Troubleshooting
Work top-down: is the event arriving → is it passing the chain → is the handler firing → is the provider accepting it? Three tools answer almost everything: pod logs, /readyz, and the metrics.
kubectl logs -n tekton-events-relay deploy/tekton-events-relay -f
kubectl exec -n tekton-events-relay deploy/tekton-events-relay -- wget -qO- localhost:8080/readyz
Nothing happens at all
| Check | How | Fix |
|---|---|---|
| Tekton is sending events | events_received_total increasing? Any cloudevent_request_started logs? | Set default-cloud-events-sink in the config-defaults ConfigMap (tekton-pipelines ns) to the relay Service URL; check NetworkPolicies between namespaces. |
| Events arrive but are dropped early | Log no decoder registered for event type + events_unsupported_type_total | Unknown CloudEvent type (often after a Tekton upgrade) — open an issue with the type. |
| Resource type filtered | events_filtered_total | Enable the type under filter: (allow_taskrun: true, …). |
| Missing annotations | Log missing annotation tekton.dev/tekton-events-relay.scm.provider | Annotate the PipelineRun in your TriggerTemplate. |
| Wrong provider name | Dispatcher log no handlers processed event | scm.provider must equal a configured instance name exactly. |
Handler exists but when never matches | enable logging.level: debug | Test the CEL expression; remember states are lowercase. |
Provider rejects the call
/readyz shows the last error per handler — start there.
| Symptom | Cause | Fix |
|---|---|---|
401 Bad credentials / 403 | expired or under-scoped token | Rotate the Secret (hot reload picks it up; the webhook/grafana/sentry/jira notifiers re-read the mounted secret per request, so the new value applies immediately). For webhook/jira you can instead use OAuth2 client credentials (auth.oauth2 + token_url) so the relay auto-refreshes the token before expiry.
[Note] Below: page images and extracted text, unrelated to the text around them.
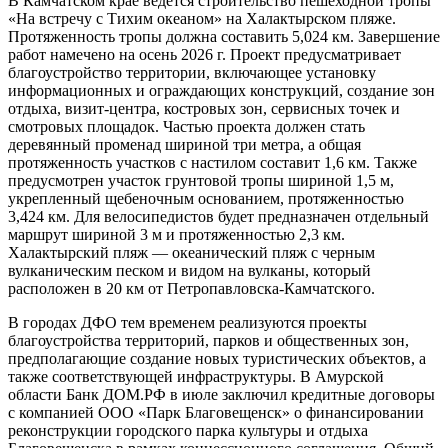
В Камчатском крае ведется строительство пешеходной тропы
«На встречу с Тихим океаном» на Халактырском пляже.
Протяженность тропы должна составить 5,024 км. Завершение
работ намечено на осень 2026 г. Проект предусматривает
благоустройство территории, включающее установку
информационных и ограждающих конструкций, создание зон
отдыха, визит-центра, костровых зон, сервисных точек и
смотровых площадок. Частью проекта должен стать
деревянный променад шириной три метра, а общая
протяженность участков с настилом составит 1,6 км. Также
предусмотрен участок грунтовой тропы шириной 1,5 м,
укрепленный щебеночным основанием, протяженностью
3,424 км. Для велосипедистов будет предназначен отдельный
маршрут шириной 3 м и протяженностью 2,3 км.
Халактырский пляж — океанический пляж с черным
вулканическим песком и видом на вулканы, который
расположен в 20 км от Петропавловска-Камчатского.
В городах ДФО тем временем реализуются проекты
благоустройства территорий, парков и общественных зон,
предполагающие создание новых туристических объектов, а
также соответствующей инфраструктуры. В Амурской
области Банк ДОМ.РФ в июле заключил кредитные договоры
с компанией ООО «Парк Благовещенск» о финансировании
реконструкции городского парка культуры и отдыха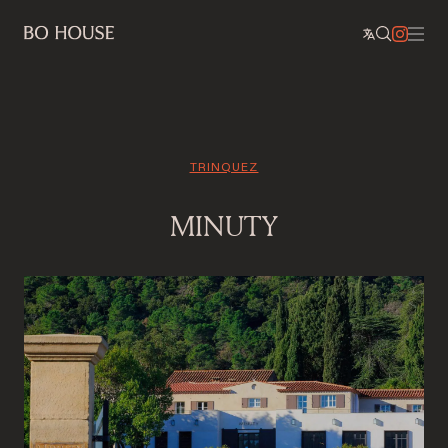
TRINQUEZ
MINUTY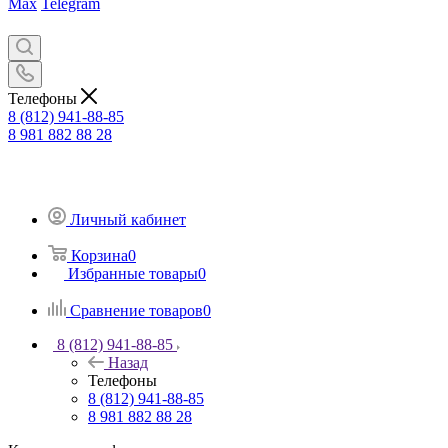
Max
Telegram
Телефоны
8 (812) 941-88-85
8 981 882 88 28
Личный кабинет
Корзина
0
Избранные товары
0
Сравнение товаров
0
8 (812) 941-88-85
Назад
Телефоны
8 (812) 941-88-85
8 981 882 88 28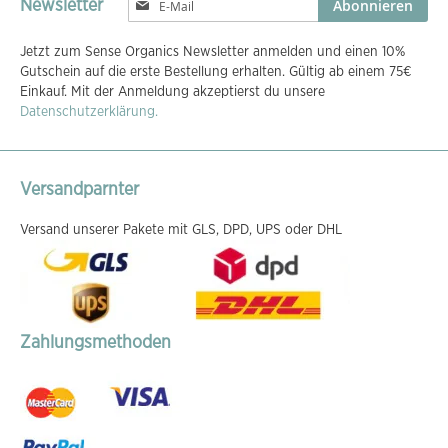
Abonnieren
Newsletter
Sie
sich
Jetzt zum Sense Organics Newsletter anmelden und einen 10%
für
Gutschein auf die erste Bestellung erhalten. Gültig ab einem 75€
unseren
Einkauf. Mit der Anmeldung akzeptierst du unsere
Newsletter
Datenschutzerklärung.
an:
Versandparnter
Versand unserer Pakete mit GLS, DPD, UPS oder DHL
Zahlungsmethoden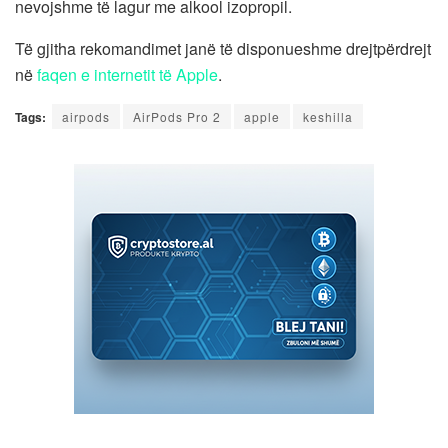
nevojshme të lagur me alkool izopropil.
Të gjitha rekomandimet janë të disponueshme drejtpërdrejt
në
faqen e internetit të Apple
.
Tags:
airpods
AirPods Pro 2
apple
keshilla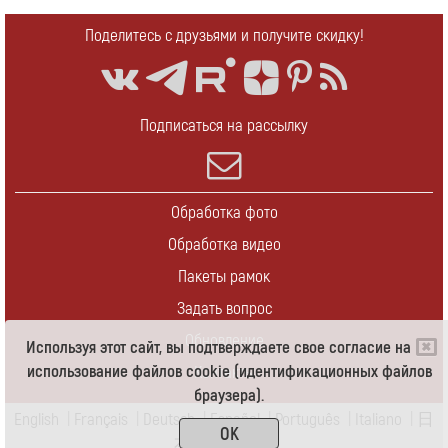
Поделитесь с друзьями и получите скидку!
Подписаться на рассылку
Обработка фото
Обработка видео
Пакеты рамок
Задать вопрос
Обновление
Используя этот сайт, вы подтверждаете свое согласие на
использование файлов cookie (идентификационных файлов
Контакты
браузера).
English
|
Français
|
Deutsch
|
Español
|
Português
|
Italiano
|
日
OK
本語
|
Pусский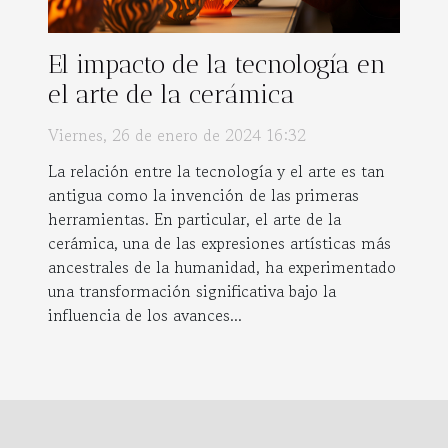
El impacto de la tecnología en
el arte de la cerámica
Viernes, 26 de enero de 2024 16:32
La relación entre la tecnología y el arte es tan
antigua como la invención de las primeras
herramientas. En particular, el arte de la
cerámica, una de las expresiones artísticas más
ancestrales de la humanidad, ha experimentado
una transformación significativa bajo la
influencia de los avances...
Check scopes on the provider page. |
404 on status/comment | wrong owner/name/project annotations, or token can’t see the repo | Compare annotations against the repo URL; remember GitLab prefers repo-id. |
422 / validation error | field limits (context/description/label length) | Shorten the template; limits are provider-specific. |
Frequent 429 | provider rate limiting | Watch notifier_rate_limit_hits_total{host}; the retry policy honors Retry-After — if sustained, reduce event volume per action with when/filters, or use a GitHub App (higher limits). |
| Self-signed TLS errors | private CA | Mount the CA and configure the client; avoid insecure_skip_verify. |
Permanent failures are preserved in the DLQ when enabled — after fixing credentials, POST /api/v1/dlq/replay.
Duplicate or missing notifications
| Symptom | Cause | Fix |
|---|---|---|
Duplicate comments, replicaCount > 1 | per-pod memory store: retransmissions land on another replica | Use a shared store (valkey/olric) — or 1 replica. mode: upsert also neutralizes duplicates for comments. |
| Duplicates after pod restart | memory store lost | Same as above. |
store_errors_total rising + occasional duplicates | store backend down — relay fails open | Fix Valkey/Olric connectivity; events were delivered, only dedup degraded. |
deduper_evictions_total climbing | cache smaller than event volume | Raise dedupe_size (memory) / rely on TTL-based remote backends. |
| Events silently missing under load | back-pressure | events_backpressure_total — these return 503 and Tekton retransmits; check what’s slow via notifier_latency_seconds. |
| One slow provider delays everything | no | It can’t: handler_timeout (default 10s) bounds each handler — see handler_timeouts_total. |
Config & deploy issues
| Symptom | Fix |
|---|---|
| Pod CrashLoops at start | tekton-events-relay --validate --config … against the rendered ConfigMap; the error message names the bad key. helm install already schema-validates values. |
| Edited the ConfigMap, nothing changed | Hot reload only applies valid configs — check config_reloads_total{result="failure"} and the config reload: log line. server/store/dlq/logging/tracing changes need a restart. |
verbose options require logging.level to be 'debug' | Exactly that — set the level or drop the verbose flags. |
| Olric pods don’t form a cluster | Pod-to-pod 3320/tcp + 3322/tcp+udp must be open (the chart’s NetworkPolicy handles it when backend: olric; check other policies/CNI). |
Debugging one event end-to-end
logging.level: debug(+verbose.payloads: trueif needed — secrets are redacted).- Trigger the run; grep the logs for the CloudEvent ID (
ce_id). - You’ll see: received → decoder → each chain step → per-handler success/failure with the provider’s response.
- With
tracing.endpointset, the same journey is one trace with per-handler spans.
Still stuck? Open an issue with the relay version, the ce_id log excerpt and your (redacted) config.